:: Recorded information
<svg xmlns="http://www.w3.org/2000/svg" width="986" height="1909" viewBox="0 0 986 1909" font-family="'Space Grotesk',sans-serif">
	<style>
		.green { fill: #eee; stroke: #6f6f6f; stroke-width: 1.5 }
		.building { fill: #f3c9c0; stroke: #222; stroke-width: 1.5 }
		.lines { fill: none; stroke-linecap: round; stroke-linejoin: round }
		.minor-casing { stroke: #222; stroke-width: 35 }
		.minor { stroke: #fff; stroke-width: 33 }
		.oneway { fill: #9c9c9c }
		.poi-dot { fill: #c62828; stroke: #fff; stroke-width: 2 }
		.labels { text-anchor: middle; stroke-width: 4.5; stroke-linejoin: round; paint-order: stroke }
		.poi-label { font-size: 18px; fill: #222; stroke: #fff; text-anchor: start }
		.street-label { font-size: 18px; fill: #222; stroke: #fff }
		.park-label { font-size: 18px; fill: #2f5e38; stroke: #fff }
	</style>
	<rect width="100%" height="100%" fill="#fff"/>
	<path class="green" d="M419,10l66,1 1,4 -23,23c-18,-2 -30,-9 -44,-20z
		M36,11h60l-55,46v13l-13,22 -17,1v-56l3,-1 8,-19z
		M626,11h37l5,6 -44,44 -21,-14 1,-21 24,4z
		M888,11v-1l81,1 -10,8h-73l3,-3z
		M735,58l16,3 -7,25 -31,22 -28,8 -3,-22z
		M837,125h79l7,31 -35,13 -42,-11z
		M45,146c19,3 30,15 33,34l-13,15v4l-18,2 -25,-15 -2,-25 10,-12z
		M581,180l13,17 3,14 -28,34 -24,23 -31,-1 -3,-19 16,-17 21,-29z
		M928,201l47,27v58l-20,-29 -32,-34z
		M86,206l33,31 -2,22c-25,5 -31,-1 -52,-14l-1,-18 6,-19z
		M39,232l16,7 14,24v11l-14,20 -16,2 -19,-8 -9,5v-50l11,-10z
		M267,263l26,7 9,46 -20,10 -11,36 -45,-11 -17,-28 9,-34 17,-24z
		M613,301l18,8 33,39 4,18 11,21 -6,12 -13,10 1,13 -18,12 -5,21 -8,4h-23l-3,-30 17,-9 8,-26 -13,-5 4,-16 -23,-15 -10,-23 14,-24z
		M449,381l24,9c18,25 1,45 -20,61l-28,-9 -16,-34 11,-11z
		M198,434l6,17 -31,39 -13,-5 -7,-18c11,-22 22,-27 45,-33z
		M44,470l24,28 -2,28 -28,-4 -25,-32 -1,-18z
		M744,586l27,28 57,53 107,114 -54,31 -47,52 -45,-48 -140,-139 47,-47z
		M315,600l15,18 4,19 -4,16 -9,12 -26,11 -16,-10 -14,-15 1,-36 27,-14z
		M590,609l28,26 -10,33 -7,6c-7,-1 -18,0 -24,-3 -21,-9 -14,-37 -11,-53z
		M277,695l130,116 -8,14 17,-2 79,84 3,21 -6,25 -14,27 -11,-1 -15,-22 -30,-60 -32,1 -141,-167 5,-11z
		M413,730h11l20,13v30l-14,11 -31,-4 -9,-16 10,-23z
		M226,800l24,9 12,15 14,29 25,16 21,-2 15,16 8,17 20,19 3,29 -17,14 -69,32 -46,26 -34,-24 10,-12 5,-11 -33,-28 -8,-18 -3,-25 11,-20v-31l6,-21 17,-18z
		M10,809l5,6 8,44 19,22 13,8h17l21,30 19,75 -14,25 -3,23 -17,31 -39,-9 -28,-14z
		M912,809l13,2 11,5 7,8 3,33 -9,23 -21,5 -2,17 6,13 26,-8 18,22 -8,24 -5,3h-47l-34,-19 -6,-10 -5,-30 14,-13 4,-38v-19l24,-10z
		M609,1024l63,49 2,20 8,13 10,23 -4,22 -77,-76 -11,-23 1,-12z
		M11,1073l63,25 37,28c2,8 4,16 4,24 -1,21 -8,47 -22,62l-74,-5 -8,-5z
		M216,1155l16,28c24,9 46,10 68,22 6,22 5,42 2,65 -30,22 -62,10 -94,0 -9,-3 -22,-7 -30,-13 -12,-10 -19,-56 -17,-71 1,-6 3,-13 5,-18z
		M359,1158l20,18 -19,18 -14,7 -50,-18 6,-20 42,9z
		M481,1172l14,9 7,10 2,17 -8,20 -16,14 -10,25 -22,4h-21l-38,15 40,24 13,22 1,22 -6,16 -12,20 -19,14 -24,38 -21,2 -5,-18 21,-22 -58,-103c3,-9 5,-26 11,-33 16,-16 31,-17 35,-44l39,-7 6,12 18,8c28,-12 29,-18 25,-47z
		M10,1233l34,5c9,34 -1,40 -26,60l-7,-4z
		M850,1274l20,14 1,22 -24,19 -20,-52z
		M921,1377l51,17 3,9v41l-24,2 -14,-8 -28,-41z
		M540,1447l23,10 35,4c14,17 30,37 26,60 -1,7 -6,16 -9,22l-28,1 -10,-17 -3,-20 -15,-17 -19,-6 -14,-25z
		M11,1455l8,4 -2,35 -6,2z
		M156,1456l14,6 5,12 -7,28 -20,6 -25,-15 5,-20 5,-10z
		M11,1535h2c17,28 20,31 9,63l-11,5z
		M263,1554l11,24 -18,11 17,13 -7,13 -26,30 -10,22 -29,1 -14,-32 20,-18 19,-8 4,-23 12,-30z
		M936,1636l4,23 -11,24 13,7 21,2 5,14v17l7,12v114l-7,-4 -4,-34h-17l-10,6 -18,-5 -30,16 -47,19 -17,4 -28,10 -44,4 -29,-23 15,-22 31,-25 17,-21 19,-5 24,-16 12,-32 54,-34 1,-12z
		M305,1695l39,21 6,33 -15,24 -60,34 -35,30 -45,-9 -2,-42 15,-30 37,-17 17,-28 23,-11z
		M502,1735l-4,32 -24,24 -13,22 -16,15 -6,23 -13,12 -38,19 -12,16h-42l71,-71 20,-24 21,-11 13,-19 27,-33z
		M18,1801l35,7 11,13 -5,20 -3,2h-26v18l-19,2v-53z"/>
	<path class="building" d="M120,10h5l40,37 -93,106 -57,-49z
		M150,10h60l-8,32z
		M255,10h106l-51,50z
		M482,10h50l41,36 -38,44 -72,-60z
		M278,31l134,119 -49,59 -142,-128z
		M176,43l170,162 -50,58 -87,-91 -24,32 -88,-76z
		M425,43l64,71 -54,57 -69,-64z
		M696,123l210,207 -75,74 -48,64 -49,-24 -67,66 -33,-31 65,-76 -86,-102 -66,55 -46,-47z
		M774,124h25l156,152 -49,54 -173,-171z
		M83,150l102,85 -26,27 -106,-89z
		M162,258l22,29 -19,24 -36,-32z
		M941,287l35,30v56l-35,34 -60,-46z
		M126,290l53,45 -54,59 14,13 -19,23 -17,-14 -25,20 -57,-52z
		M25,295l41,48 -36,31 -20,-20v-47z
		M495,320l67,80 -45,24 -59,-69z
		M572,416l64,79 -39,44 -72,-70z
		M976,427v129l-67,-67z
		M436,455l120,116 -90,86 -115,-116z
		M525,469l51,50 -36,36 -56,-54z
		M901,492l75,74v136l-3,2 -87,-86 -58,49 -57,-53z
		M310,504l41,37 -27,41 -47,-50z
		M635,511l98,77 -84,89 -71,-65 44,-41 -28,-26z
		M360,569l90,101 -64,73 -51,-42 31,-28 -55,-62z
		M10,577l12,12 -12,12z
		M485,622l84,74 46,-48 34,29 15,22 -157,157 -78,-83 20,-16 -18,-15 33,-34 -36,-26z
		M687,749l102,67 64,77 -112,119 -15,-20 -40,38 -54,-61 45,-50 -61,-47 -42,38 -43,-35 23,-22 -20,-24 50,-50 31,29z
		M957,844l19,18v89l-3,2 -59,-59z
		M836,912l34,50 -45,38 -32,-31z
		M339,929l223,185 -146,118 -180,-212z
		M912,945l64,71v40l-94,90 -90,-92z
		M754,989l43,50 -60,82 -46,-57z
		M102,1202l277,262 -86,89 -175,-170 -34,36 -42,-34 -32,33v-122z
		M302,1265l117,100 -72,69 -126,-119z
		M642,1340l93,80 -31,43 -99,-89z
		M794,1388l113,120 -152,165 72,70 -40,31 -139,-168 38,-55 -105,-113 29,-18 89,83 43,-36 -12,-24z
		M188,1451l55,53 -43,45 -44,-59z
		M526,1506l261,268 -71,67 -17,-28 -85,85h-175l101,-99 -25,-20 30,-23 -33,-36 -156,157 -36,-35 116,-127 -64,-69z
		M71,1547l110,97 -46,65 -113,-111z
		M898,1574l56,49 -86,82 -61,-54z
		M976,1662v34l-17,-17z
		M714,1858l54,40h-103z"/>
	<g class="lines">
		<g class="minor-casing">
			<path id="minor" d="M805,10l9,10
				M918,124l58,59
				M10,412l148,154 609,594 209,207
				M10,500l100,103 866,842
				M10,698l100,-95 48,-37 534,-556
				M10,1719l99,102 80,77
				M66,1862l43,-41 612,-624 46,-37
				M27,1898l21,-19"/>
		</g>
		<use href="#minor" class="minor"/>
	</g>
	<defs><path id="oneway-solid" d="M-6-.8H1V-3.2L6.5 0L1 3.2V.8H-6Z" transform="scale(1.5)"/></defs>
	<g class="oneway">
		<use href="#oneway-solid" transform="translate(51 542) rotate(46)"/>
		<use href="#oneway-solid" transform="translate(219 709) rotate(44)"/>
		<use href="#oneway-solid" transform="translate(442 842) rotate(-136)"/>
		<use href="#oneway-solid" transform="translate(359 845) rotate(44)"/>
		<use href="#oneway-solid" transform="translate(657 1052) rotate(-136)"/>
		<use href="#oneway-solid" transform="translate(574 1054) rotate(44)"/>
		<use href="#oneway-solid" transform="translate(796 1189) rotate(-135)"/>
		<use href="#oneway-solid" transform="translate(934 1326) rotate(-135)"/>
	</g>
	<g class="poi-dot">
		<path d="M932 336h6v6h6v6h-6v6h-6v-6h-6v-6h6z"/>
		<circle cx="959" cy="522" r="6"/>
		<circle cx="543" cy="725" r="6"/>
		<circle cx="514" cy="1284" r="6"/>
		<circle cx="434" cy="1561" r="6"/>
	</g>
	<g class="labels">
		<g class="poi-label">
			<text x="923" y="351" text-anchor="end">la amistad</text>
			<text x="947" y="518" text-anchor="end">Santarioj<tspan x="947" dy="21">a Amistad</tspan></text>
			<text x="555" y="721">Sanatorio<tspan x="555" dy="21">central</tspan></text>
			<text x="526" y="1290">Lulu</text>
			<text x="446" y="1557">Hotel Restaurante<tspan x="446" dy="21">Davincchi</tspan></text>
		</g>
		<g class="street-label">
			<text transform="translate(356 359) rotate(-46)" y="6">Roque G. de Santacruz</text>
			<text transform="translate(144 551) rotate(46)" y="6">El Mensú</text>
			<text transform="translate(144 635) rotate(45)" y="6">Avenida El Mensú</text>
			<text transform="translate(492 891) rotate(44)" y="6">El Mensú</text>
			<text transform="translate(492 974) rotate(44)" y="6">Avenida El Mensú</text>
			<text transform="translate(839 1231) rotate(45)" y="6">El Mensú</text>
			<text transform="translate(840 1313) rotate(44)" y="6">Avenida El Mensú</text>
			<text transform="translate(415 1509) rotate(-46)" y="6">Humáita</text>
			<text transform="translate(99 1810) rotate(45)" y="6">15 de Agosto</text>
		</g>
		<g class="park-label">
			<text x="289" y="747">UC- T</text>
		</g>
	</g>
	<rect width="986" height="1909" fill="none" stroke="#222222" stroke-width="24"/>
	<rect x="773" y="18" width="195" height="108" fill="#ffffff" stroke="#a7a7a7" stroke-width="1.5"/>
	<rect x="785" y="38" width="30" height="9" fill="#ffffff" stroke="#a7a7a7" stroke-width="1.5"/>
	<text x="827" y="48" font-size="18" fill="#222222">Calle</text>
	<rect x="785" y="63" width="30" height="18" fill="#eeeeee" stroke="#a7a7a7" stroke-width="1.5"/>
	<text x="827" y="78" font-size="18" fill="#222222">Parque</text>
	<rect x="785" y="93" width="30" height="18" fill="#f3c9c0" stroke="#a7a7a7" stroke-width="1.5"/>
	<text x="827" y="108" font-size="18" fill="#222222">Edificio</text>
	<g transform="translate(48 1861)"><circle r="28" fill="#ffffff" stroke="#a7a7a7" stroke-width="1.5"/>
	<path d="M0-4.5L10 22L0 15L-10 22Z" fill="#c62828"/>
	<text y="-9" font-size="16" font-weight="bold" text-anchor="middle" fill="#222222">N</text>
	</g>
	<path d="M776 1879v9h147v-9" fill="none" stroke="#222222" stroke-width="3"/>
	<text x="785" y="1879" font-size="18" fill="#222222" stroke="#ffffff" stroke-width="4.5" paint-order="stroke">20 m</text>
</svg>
::::
The task: Search the entries above for lines containing the word "round", and copy each one.

Answer space:
		.lines { fill: none; stroke-linecap: round; stroke-linejoin: round }
		.labels { text-anchor: middle; stroke-width: 4.5; stroke-linejoin: round; paint-order: stroke }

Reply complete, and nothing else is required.